- **What to do**: In the listing below, pick out lines with "presented".

····················

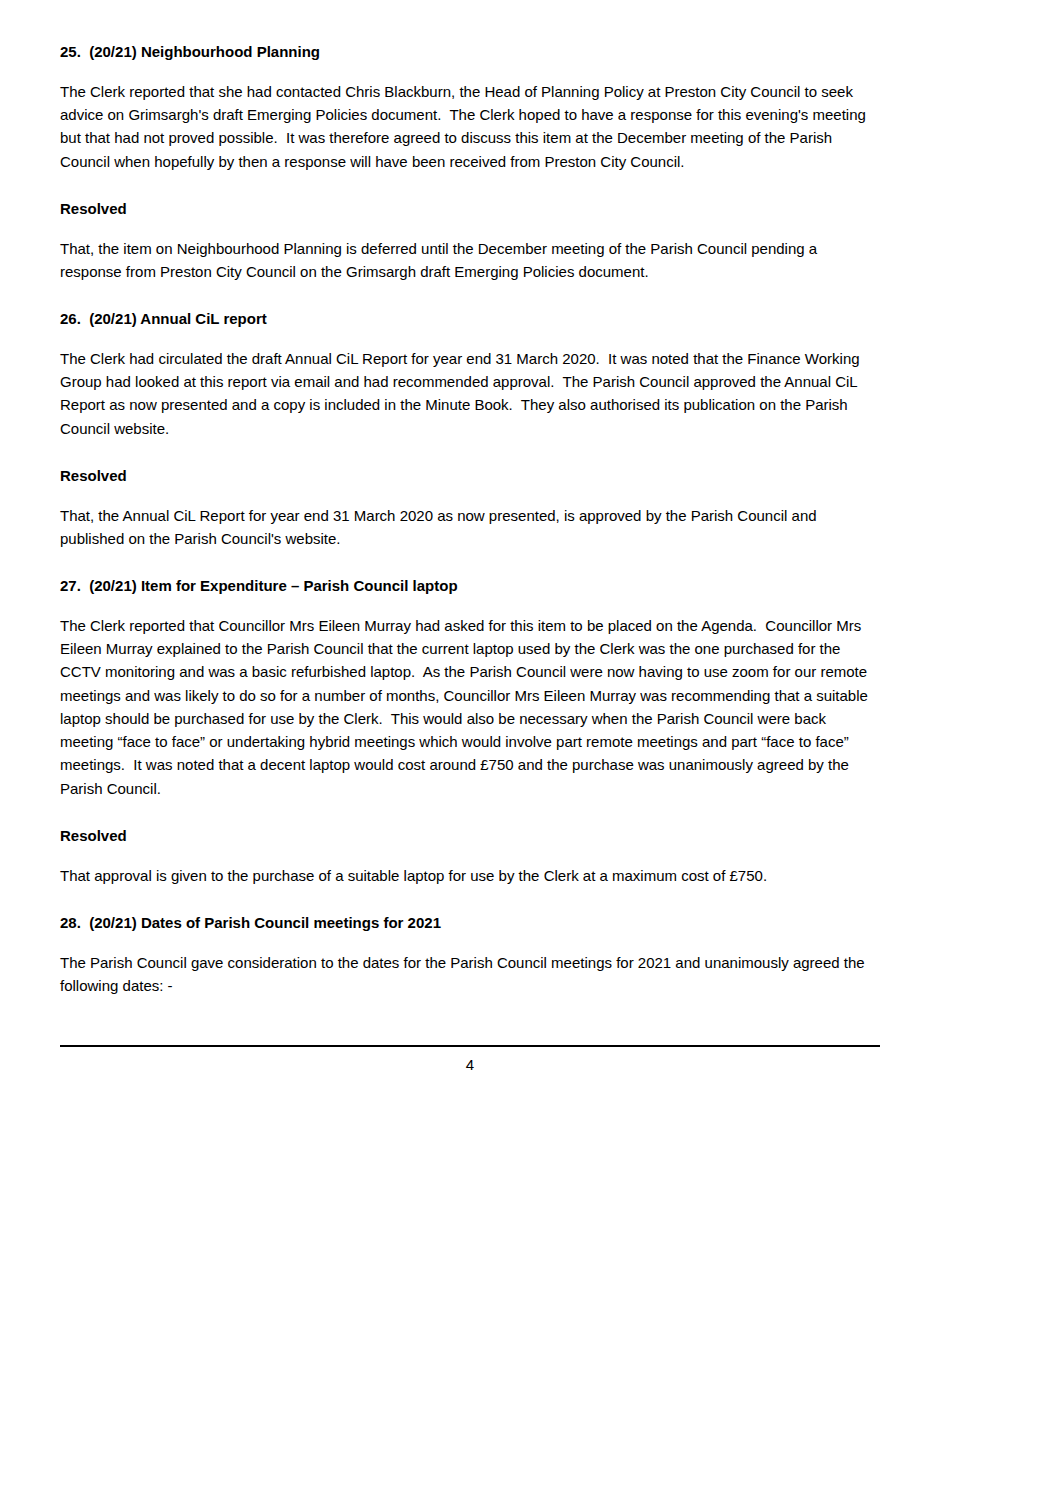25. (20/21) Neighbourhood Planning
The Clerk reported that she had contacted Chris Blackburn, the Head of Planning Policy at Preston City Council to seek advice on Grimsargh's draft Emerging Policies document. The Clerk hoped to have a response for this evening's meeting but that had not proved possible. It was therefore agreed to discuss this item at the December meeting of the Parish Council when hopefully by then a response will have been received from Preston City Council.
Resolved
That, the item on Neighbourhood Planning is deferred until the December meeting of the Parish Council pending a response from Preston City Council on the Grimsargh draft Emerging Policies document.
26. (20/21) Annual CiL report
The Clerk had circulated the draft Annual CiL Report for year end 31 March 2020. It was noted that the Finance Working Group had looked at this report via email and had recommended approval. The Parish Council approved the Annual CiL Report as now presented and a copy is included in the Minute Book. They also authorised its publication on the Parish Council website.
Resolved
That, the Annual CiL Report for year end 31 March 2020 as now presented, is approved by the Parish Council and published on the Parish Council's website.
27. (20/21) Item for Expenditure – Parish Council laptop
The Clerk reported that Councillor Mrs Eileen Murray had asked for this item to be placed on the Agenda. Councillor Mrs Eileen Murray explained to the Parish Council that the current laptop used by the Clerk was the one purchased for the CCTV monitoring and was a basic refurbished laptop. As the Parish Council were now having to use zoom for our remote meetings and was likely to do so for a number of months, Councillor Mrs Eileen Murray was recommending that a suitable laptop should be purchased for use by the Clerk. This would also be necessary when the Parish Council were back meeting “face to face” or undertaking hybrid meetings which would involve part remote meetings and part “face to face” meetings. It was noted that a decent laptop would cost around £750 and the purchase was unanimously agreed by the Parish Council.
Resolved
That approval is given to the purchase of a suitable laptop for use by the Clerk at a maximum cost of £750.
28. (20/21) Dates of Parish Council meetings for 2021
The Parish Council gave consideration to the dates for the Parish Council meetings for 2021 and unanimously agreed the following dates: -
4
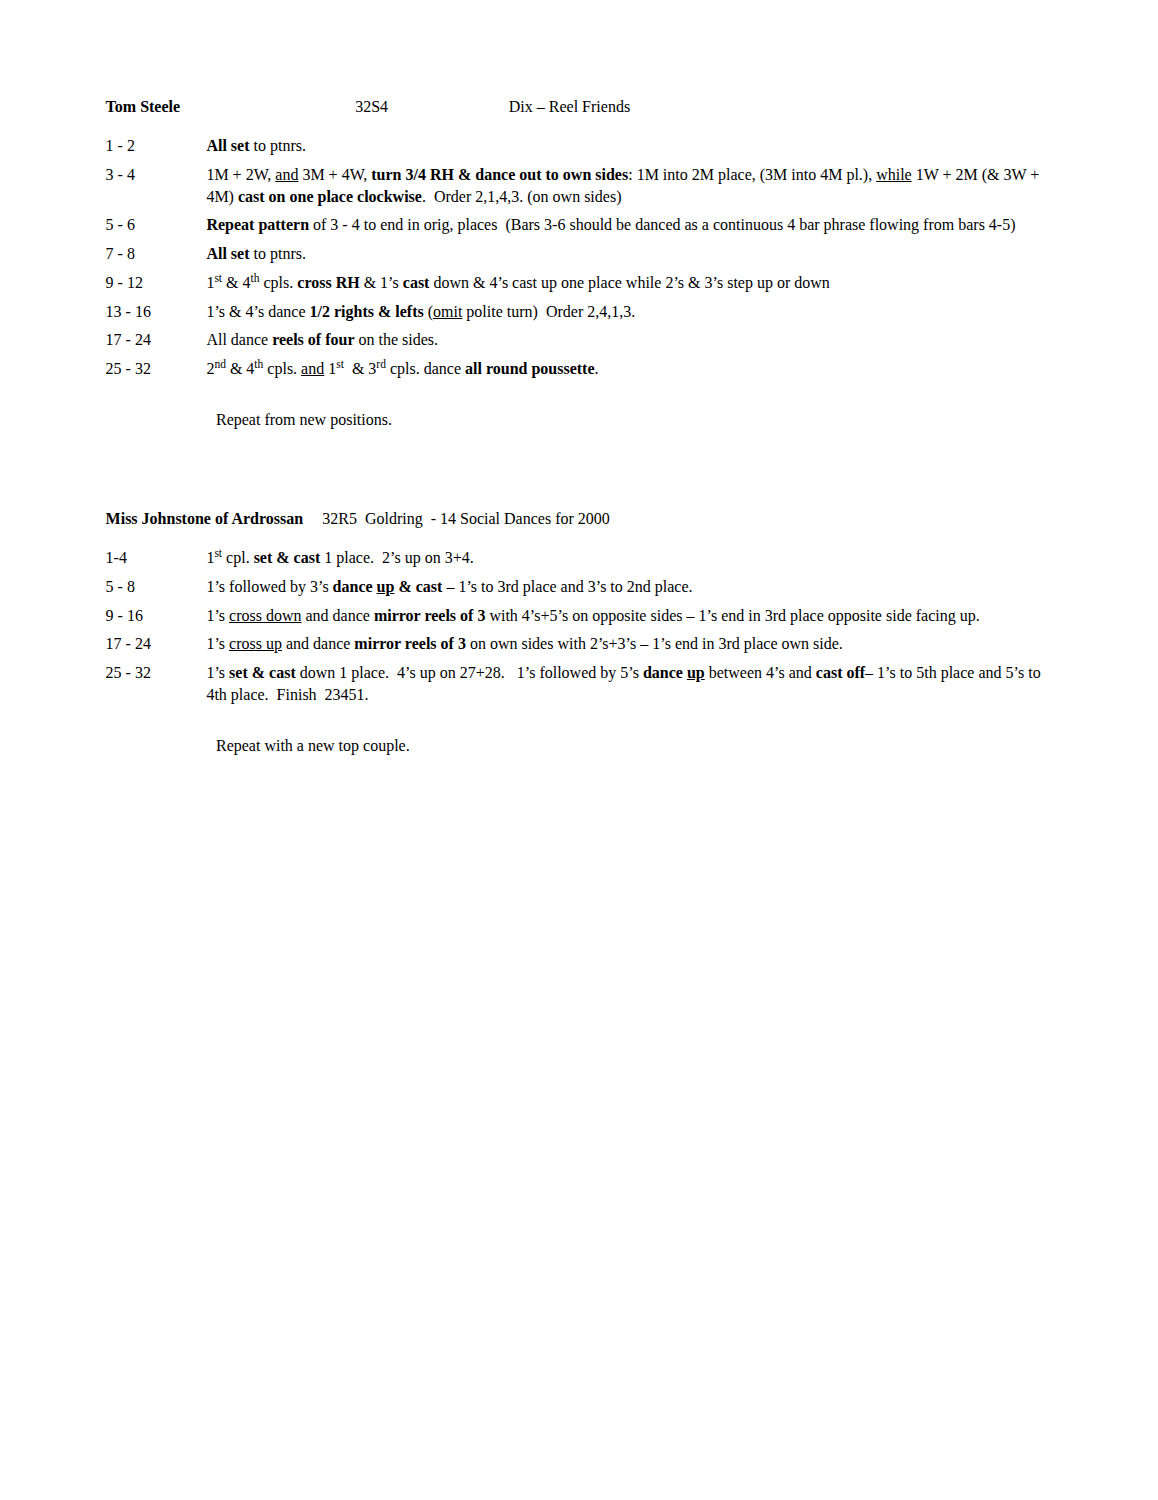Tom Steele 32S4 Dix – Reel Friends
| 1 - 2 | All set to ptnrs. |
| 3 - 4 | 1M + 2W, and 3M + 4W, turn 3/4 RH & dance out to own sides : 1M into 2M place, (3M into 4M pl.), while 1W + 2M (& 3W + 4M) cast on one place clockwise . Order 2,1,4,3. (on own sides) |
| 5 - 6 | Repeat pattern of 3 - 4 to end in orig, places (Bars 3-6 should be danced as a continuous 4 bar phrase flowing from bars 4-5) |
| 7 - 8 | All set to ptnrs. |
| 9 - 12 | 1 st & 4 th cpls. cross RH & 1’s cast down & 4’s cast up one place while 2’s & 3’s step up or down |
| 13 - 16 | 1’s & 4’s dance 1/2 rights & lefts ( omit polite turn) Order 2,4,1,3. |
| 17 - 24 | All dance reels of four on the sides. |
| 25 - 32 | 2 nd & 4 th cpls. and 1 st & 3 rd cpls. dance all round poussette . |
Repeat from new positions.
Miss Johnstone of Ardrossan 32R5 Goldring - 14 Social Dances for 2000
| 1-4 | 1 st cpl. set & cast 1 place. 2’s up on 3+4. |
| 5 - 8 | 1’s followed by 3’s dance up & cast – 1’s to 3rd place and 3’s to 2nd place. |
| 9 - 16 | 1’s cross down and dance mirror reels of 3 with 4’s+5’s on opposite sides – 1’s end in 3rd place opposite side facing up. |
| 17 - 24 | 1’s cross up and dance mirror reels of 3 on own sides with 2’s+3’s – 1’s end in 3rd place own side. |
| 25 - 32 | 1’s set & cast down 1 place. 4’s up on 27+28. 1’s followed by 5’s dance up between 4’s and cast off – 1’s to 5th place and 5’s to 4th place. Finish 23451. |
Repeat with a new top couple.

····················

- **Solution below**:
The Clerk had circulated the draft Annual CiL Report for year end 31 March 2020. It was noted that the Finance Working Group had looked at this report via email and had recommended approval. The Parish Council approved the Annual CiL Report as now presented and a copy is included in the Minute Book. They also authorised its publication on the Parish Council website.
That, the Annual CiL Report for year end 31 March 2020 as now presented, is approved by the Parish Council and published on the Parish Council's website.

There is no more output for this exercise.